Planning for an AWS Outage

So I think there has been two outages in the states now for AWS with the most recent being 2nd March (https://blog.thousandeyes.com/amazon-aws-outage-lesson-managing-cloud-first-risks/)

How would Monzo handle an AWS outage? Is Monzo operating from EU only? What are the plans post leaving the EU when there is only 1 Az in the UK?

I’m aware you have two datacenter’s for links into third parties? Other than that are you operating a hybrid approach of on-prem and off-prem with multiple cloud vendors?

How are you handling the backup of your data? Are you pushing this to other regions?

@simonb - Not sure who’s best to discuss this?

8 Likes

I think they are operating between two AZs, so hopefully they should remain available even if one AZ is out.

I would hope so too but ideally three :slight_smile: just be interesting to see official stance on it.

Are all workloads auto-scaling and fault resilient for example?

Probably best answered by @oliver as his head of tech

2 Likes

London now has 3 AWS availability zones

1 Like

Ooo, I did take a look but only saw one eyes closed

On the other hand I’m not sure if putting all your eggs into one basket (London) is a good solution. What if there’s a really major outage like city-wide power or network transit issues?

I’d say have one primary AZ in UK and have another in the US as a backup, this way no matter what happens in London you should still be good.

I think in those circumstances my main concern would be the impending Armageddon, rather than my Monzo balance being up to date :grimacing:

4 Likes

We rely on achieving cross-zone quorum for many operations internally, with the aim being to guarantee the durability of data if a zone is lost. Doing this means that we need to operate across at least three zones: under a two-zone setup, losing a zone would mean that we may no longer have at least 2n+1 nodes available.
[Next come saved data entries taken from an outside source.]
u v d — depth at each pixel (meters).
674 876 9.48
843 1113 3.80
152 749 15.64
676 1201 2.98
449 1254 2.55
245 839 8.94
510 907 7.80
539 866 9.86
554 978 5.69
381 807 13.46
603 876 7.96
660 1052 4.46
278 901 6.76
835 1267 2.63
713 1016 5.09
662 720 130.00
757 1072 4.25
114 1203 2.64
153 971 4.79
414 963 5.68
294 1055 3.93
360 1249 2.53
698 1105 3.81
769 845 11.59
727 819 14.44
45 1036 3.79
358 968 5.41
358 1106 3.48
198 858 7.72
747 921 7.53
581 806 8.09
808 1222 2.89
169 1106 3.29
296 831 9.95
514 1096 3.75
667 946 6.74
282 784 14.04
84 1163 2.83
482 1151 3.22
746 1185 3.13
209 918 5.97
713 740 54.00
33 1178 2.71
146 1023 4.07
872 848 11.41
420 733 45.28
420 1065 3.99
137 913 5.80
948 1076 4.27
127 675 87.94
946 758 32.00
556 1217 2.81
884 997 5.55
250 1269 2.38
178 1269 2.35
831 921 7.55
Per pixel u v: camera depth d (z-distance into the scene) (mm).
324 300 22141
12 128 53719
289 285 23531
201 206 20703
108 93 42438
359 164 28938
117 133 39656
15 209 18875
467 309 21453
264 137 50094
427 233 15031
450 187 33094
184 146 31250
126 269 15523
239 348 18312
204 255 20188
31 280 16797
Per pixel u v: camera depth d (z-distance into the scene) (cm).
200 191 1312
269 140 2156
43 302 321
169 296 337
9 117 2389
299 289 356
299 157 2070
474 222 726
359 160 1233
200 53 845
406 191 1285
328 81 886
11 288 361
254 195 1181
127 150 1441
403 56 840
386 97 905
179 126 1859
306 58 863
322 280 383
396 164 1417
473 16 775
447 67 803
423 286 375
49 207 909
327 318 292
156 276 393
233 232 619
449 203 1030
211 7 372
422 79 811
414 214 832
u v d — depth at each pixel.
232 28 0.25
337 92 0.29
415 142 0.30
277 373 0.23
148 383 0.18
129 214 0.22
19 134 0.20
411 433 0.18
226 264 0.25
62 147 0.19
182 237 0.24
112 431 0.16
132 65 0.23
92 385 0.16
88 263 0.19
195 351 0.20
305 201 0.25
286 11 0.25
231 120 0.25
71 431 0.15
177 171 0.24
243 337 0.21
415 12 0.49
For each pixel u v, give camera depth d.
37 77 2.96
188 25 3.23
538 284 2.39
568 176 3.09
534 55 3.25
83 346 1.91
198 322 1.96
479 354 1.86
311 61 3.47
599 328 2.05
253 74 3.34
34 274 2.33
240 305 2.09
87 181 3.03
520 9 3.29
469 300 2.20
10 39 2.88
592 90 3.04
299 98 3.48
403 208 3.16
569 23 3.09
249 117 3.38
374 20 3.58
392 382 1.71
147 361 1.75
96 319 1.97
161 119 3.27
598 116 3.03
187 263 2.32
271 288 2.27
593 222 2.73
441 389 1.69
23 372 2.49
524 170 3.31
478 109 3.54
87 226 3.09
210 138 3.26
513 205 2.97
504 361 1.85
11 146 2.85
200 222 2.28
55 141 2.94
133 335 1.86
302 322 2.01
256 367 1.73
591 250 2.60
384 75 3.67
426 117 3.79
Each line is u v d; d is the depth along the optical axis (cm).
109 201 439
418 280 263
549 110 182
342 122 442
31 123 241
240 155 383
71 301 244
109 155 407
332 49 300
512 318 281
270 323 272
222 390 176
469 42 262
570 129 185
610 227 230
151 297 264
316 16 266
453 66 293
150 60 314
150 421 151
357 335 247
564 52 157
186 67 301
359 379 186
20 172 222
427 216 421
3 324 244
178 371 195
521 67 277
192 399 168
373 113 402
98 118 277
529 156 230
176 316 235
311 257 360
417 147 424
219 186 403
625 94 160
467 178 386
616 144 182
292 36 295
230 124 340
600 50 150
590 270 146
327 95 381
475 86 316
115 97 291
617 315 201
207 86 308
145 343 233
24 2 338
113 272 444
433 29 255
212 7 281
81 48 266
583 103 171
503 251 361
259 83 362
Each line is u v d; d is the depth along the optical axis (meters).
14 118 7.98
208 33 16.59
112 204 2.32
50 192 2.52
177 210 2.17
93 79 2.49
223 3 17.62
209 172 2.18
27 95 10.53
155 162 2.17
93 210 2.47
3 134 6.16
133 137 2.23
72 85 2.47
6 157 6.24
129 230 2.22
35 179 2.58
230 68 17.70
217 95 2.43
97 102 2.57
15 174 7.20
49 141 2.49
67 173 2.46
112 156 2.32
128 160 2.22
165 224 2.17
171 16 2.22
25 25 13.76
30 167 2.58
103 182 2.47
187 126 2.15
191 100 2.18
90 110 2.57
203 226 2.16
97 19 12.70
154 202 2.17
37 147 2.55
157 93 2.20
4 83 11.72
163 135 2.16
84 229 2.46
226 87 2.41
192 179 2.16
Until very recently the London AWS region only had two zones, so it was unsuitable. Now that it has three zones it’s viable, but we don’t have any short-term plans to move to it. :desktop_computer:

9 Likes

Thanks :slight_smile: Do you simulate Zone failures?

Yes, we do. :zap:

1 Like

Excellent to hear :slight_smile:

I’m aware you have two datacenter’s for links into third parties? Other than that are you operating a hybrid approach of on-prem and off-prem with multiple cloud vendors?

How are you handling the backup of your data? Are you pushing this to other regions or just making the data available in all EU London Zones?

If your not using London AWS are you using the Ireland AZ’s to run Monzo?

1 Like

Right now, the vast majority of our platform is hosted in AWS’ eu-west-1 region. It’s also correct that we have several physical facilities which let us interconnect with private networks like payment schemes.

Our architecture has always been designed with the explicit intention to be able to expand across multiple regions and potentially cloud providers too, but this isn’t something we’ve done yet. :cloud:

3 Likes

Thanks for explanations.

It’s great to hear you’re doing it properly. I find it infuriating to hear when a company/customer is using PublicCloud and thinks that’s enough (even Amazons status page failed to display images a while back when S3 when down in one area reference link). I know multi AZ costs more, but it’s a must for a service such as this. Hats off to you Monzo for not cheaping out on that! :grin:

Does anyone use single AZ? Most AWS services are cross-AZ out-of-the-box? I know people have been stung a few times when an entire AWS region has gone down however.

This topic was automatically closed 180 days after the last reply. New replies are no longer allowed.